Monty sonrió tristemente.

—Esa es la versión que corre por los clubs —dijo—, pero la realidad es que me echaron. Hubo una desavenencia de carácter técnico que no hace al caso y en la que no insistiré. Basta saber que no coincidimos sobre el comportamiento del tío Woggly en su sección de su revista Chiquillos, y prescindieron de mis servicios. Así, pues, te puedes hacer cargo ahora del estado de cosas. El asunto tiene una solución sencillísima. Ayúdame para que pueda tener yo este manuscrito y dárselo a mi jefe y empezaré a trabajar de nuevo en la editorial de Tilbury.

—¿Y por qué te metes en semejantes líos?

—Me es absolutamente necesario. Necesito un empleo.

—Creí que estabas contento con el que aquí tienes.

—¡Ah, pero es probable que aquí tenga que liar el petate en cualquier momento!

—Malo.

—Más que malo —asintió Monty—. Pero todo se puede arreglar si tú puedes inducir a Beach para que te dé los papeles. Así me aseguro un contrato de trabajo por mucho tiempo con Tilbury y me podré casar con la muchacha de la que estoy enamorado.

Ronnie Fish se estremeció; esto era demasiado. Era inaudito que le quitara la novia y después viniera el conquistador a pedirle ayuda para casarse con ella. Realmente, no creía que su antiguo amigo tuviera aquella falta de delicadeza.

—¿Verdad que querrás ayudarme? —dijo después de una pausa para ocultar su emoción.

—Desde luego. Todo se arreglará. ¿Y quién es ella? —preguntó Ronnie, con sorna—. ¿Sarah Ursula Ebbsmith?

—¿Eh?… ¡Oh! ¡Ah! —dijo Monty muy apurado. No sabía de qué le hablaban—. ¡Ah, ya! ¡La pobre Sarah! ¡Oh, no, no, no! Está ya muerta. Una tuberculosis. Una pena.

—Pero si me dijiste que fue una pulmonía.

—No, no…, tuberculosis.

—Ya, ya.

—Esta de que ahora hablo es nueva. Se llama Gertrude Butterwick.

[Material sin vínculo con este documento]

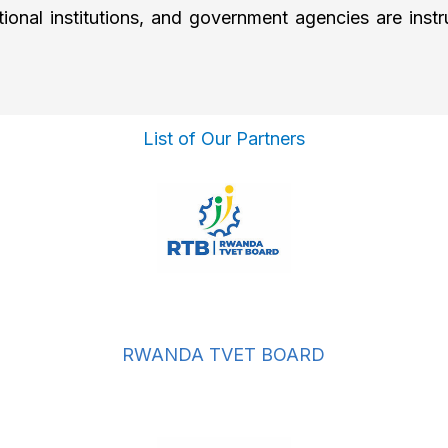
national institutions, and government agencies are in
List of Our Partners
RWANDA TVET BOARD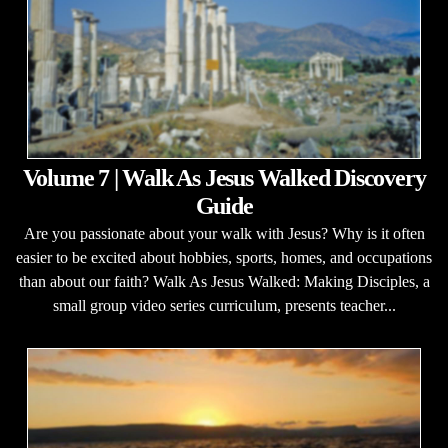
Volume 7 | Walk As Jesus Walked Discovery
Guide
Are you passionate about your walk with Jesus? Why is it often
easier to be excited about hobbies, sports, homes, and occupations
than about our faith? Walk As Jesus Walked: Making Disciples, a
small group video series curriculum, presents teacher...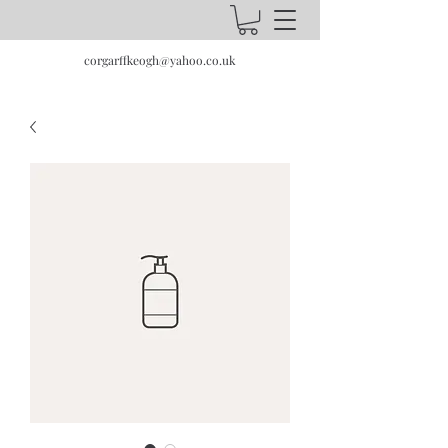
corgarffkeogh@yahoo.co.uk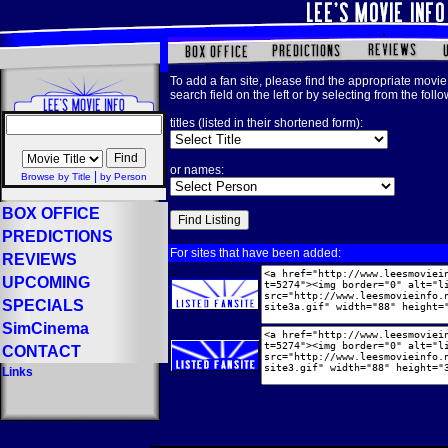
To add a fan site, please find the appropriate movie 
search field on the left or by selecting from the foll
titles (listed in their shortened form):
or names:
|
Browse by Title
by Person
BOX OFFICE
PREDICTIONS
For sites that have been added:
REVIEWS
UPCOMING
SPECIALS
SimCinema
CONTACT
Links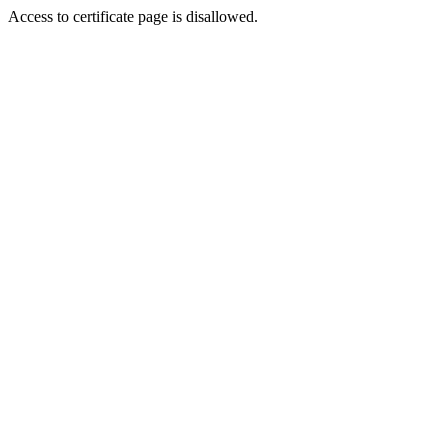
Access to certificate page is disallowed.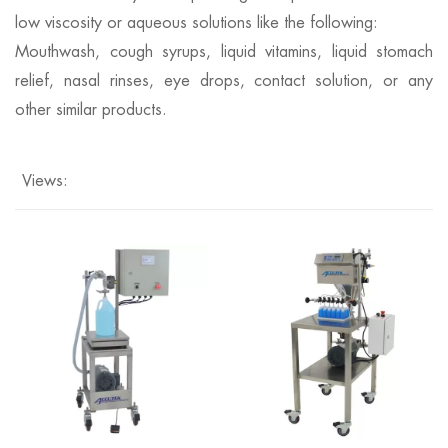
low viscosity or aqueous solutions like the following:
Mouthwash, cough syrups, liquid vitamins, liquid stomach
relief, nasal rinses, eye drops, contact solution, or any
other similar products.
Views:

Pero aparte de que los equívocos son siempre una desgracia, fue una lástima, en primer lugar, que Monty hiciera aquella breve pausa antes de pronunciar aquel nombre querido y, en segundo lugar, que la niña de sus sueños tuviera un nombre que, no había más remedio que admitirlo así, sonaba un poco raro. En cierto modo, un hombre con prejuicios no cree que exista un nombre como Gertrude Butterwick. Para Ronnie, dándose cuenta de aquel segundo de indecisión, aquel hombre era un oportunista del momento, que sin tener el valor de decir que era el prometido de Sue, era capaz de pedirle ayuda para separar a Sue de su lado.

—Conque Gertrude Butterwick…

—Eso es.

—¿Enamorado?

—Hasta los huesos.

—¿Y ella?

—Más enamorada aún.

Ronnie sintió una súbita indiferencia. Después de todo, se preguntaba a sí mismo qué podía hacer para evitarlo. ¿Es que le importaba algo?

Todos los hombres sienten, a veces, la tentación de hacer un gran gesto. En aquel momento, esta tentación le asaltaba avasalladora a Ronnie Fish. Por lo que había oído decir a otros, se confirmó su sospecha de que Monty había perdido todo su dinero desde la última vez que le vio. Si no fuera así, ¿por qué tenía tanto interés en aquella colocación en la editorial de Tilbury?

Y a menos de que no lograra el empleo en la editorial, no podría casarse con Sue. Y a menos que él, Ronnie Fish, le ayudara, no podría hacerlo.

El espíritu noble de caballero descendió sobre Ronnie, con la diferencia de que allí donde el caballero, si no recordamos mal lo que significa caballero, encuentra un placer, él no encontró nada más que un orgullo amargo.

Monty le había quitado a Sue, y Sue había ido a él sin pensarlo poco ni mucho. De acuerdo, entonces. Todo muy bien. Él les demostraría que no le importaba nada. Les demostraría la clase de hombre que era.

—Óyeme —dijo—. No hay necesidad de que te preocupes por Beach. No tiene el manuscrito.

—¡Oh, sí, lo tiene él! Le he visto cuando lo leía…

—Me lo dio a mí —dijo Ronnie. Cogió el taco y se preparó las bolas para una carambola difícil—. Lo encontrarás en un cajón de la mesa de mi cuarto. Toma esos malditos papeles, si tanta falta te hacen.

Monty emitió unos sonidos entrecortados. Ningún israelita, sorprendido súbitamente en medio del desierto por el maná, podría haber puesto una cara más expresiva de sorpresa y agradecimiento.

—¡Qué buen amigo eres! —dijo, efusivamente.

Ronnie no contestó. Estaba muy distraído con sus carambolas.